King's College Criteria
- KIM_1
kidney injury molecule 1
- LT
liver transplantation
- MELD
Model for End‐Stage Live Disease
- NAC
N‐acetylcysteine
- PT
prothrombin time
- ROC
receiver operator characteristic
- SD
standard deviation
- SEM
standard error of the mean
- SLTU
Scottish Liver Transplantation Unit
- SOFA
Sequential Organ Failure Assessment
Acetaminophen (APAP; paracetamol) is the most common cause of acute liver failure (ALF) in the Western world and is responsible for approximately 200 and 500 deaths per year in Britain and the United States, respectively.1, 2 The translational multimechanistic events of APAP liver toxicity are well described3 and can be monitored with circulating mechanism‐based biomarkers in human and murine models.4, 5, 6, 7 However, APAP can also induce kidney tubular cell death, resulting in acute kidney injury (AKI).8 In the presence of APAP‐induced acute liver injury (APAP‐ALI), AKI is one of the key predictors of death and requirement for urgent liver transplantation (LT), with kidney function being a key component of the King's College Criteria (KCC)9 and the Model for End‐Stage Liver Disease (MELD)10 scoring systems that are used for prognostic stratification. Moreover, it has been shown that patients with both APAP and non‐APAP ALF that develop AKI have a significantly prolonged hospital admission and reduced spontaneous survival, compared with those that do not develop AKI.11
Kidney function is determined by serum creatinine concentration that is used in KCC and MELD. However, patients with AKI are not in steady state with regard to kidney function, and serum creatinine is slow to report AKI. Serum creatinine also lacks specificity, becoming elevated by nonrenal pathologies, such as dehydration and muscle injury.12 The kinetic limitations of serum creatinine significantly reduce the early prognostic accuracy of KCC and MELD.
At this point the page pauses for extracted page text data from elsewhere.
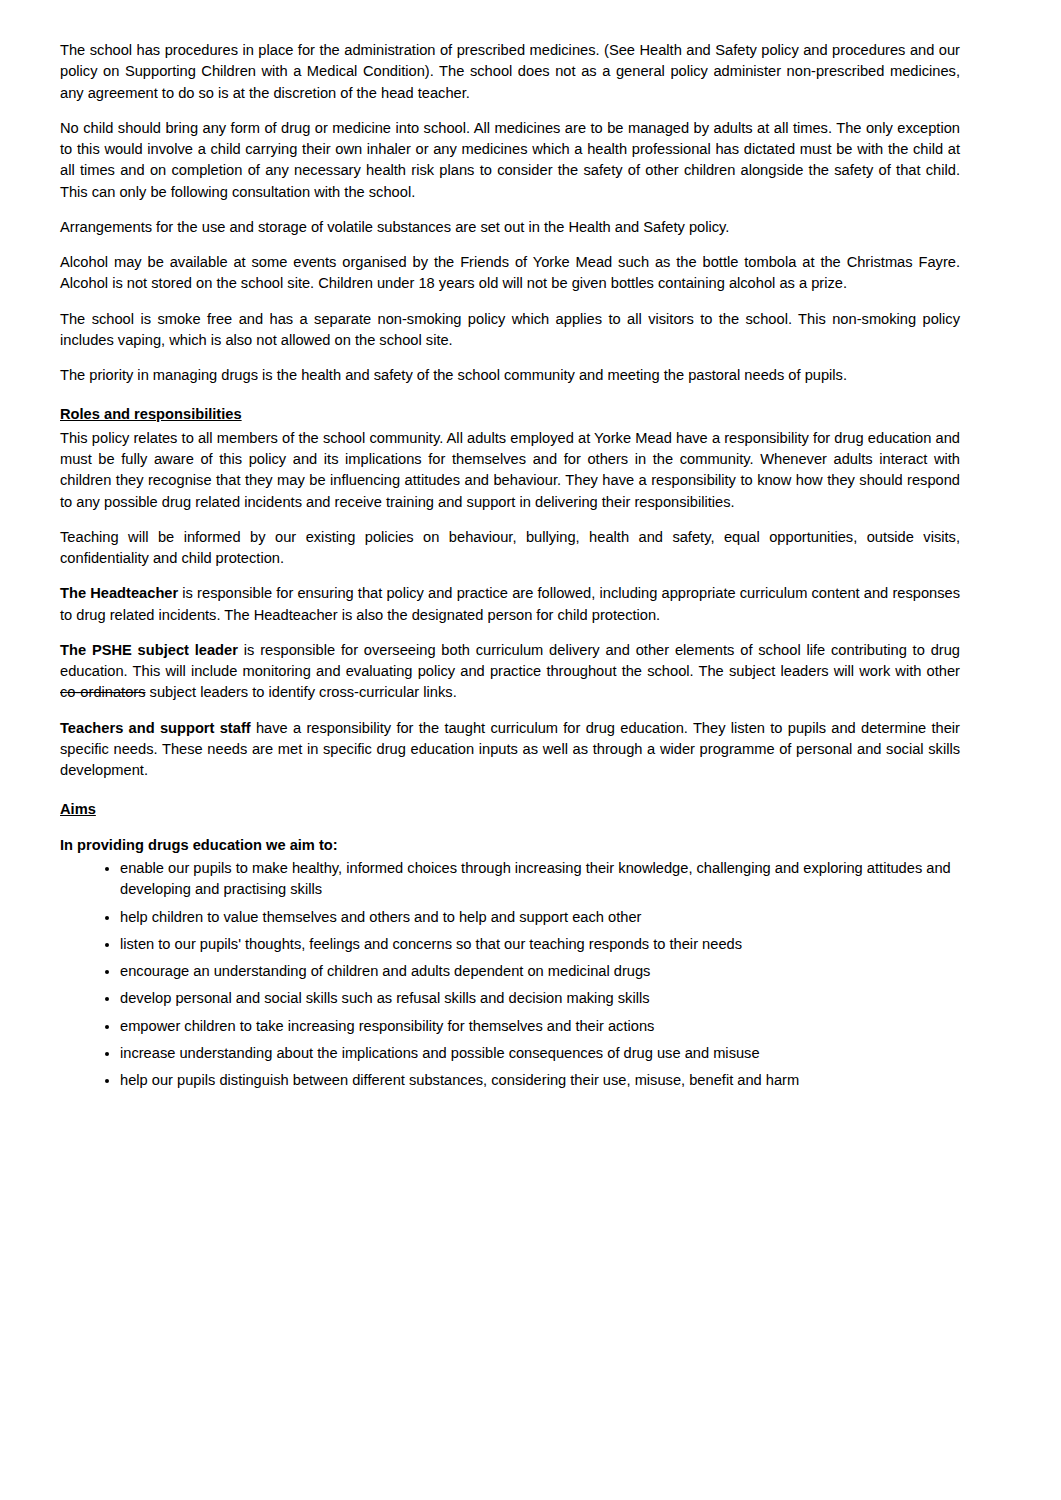The school has procedures in place for the administration of prescribed medicines. (See Health and Safety policy and procedures and our policy on Supporting Children with a Medical Condition). The school does not as a general policy administer non-prescribed medicines, any agreement to do so is at the discretion of the head teacher.
No child should bring any form of drug or medicine into school. All medicines are to be managed by adults at all times. The only exception to this would involve a child carrying their own inhaler or any medicines which a health professional has dictated must be with the child at all times and on completion of any necessary health risk plans to consider the safety of other children alongside the safety of that child. This can only be following consultation with the school.
Arrangements for the use and storage of volatile substances are set out in the Health and Safety policy.
Alcohol may be available at some events organised by the Friends of Yorke Mead such as the bottle tombola at the Christmas Fayre. Alcohol is not stored on the school site. Children under 18 years old will not be given bottles containing alcohol as a prize.
The school is smoke free and has a separate non-smoking policy which applies to all visitors to the school. This non-smoking policy includes vaping, which is also not allowed on the school site.
The priority in managing drugs is the health and safety of the school community and meeting the pastoral needs of pupils.
Roles and responsibilities
This policy relates to all members of the school community. All adults employed at Yorke Mead have a responsibility for drug education and must be fully aware of this policy and its implications for themselves and for others in the community. Whenever adults interact with children they recognise that they may be influencing attitudes and behaviour. They have a responsibility to know how they should respond to any possible drug related incidents and receive training and support in delivering their responsibilities.
Teaching will be informed by our existing policies on behaviour, bullying, health and safety, equal opportunities, outside visits, confidentiality and child protection.
The Headteacher is responsible for ensuring that policy and practice are followed, including appropriate curriculum content and responses to drug related incidents. The Headteacher is also the designated person for child protection.
The PSHE subject leader is responsible for overseeing both curriculum delivery and other elements of school life contributing to drug education. This will include monitoring and evaluating policy and practice throughout the school. The subject leaders will work with other co-ordinators subject leaders to identify cross-curricular links.
Teachers and support staff have a responsibility for the taught curriculum for drug education. They listen to pupils and determine their specific needs. These needs are met in specific drug education inputs as well as through a wider programme of personal and social skills development.
Aims
In providing drugs education we aim to:
enable our pupils to make healthy, informed choices through increasing their knowledge, challenging and exploring attitudes and developing and practising skills
help children to value themselves and others and to help and support each other
listen to our pupils' thoughts, feelings and concerns so that our teaching responds to their needs
encourage an understanding of children and adults dependent on medicinal drugs
develop personal and social skills such as refusal skills and decision making skills
empower children to take increasing responsibility for themselves and their actions
increase understanding about the implications and possible consequences of drug use and misuse
help our pupils distinguish between different substances, considering their use, misuse, benefit and harm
Substantial research efforts have been aimed at the discovery and qualification of new biomarkers of kidney and liver toxicity.13 Most of the biomarkers for renal injury and dysfunction have been described in urine and hence require a sample to be available at the time of making acute clinical decisions. The wide variation in urine concentration across and within patients complicates biomarker interpretation, with normalization being required. When patients are anuric, urinary biomarkers cannot evaluate the extent or localization of injury or provide mechanistic information that may inform treatment options. Blood‐based biomarkers have the potential to overcome these limitations14 and have the advantage over urinary‐based markers with respect to on‐demand access at the time of acute clinical decision making. In the setting of APAP toxicity, earlier, more specific reporting of renal dysfunction could improve prognostic accuracy, accelerate appropriate patient listing for LT and guide entry into clinical trials of novel therapeutic approaches.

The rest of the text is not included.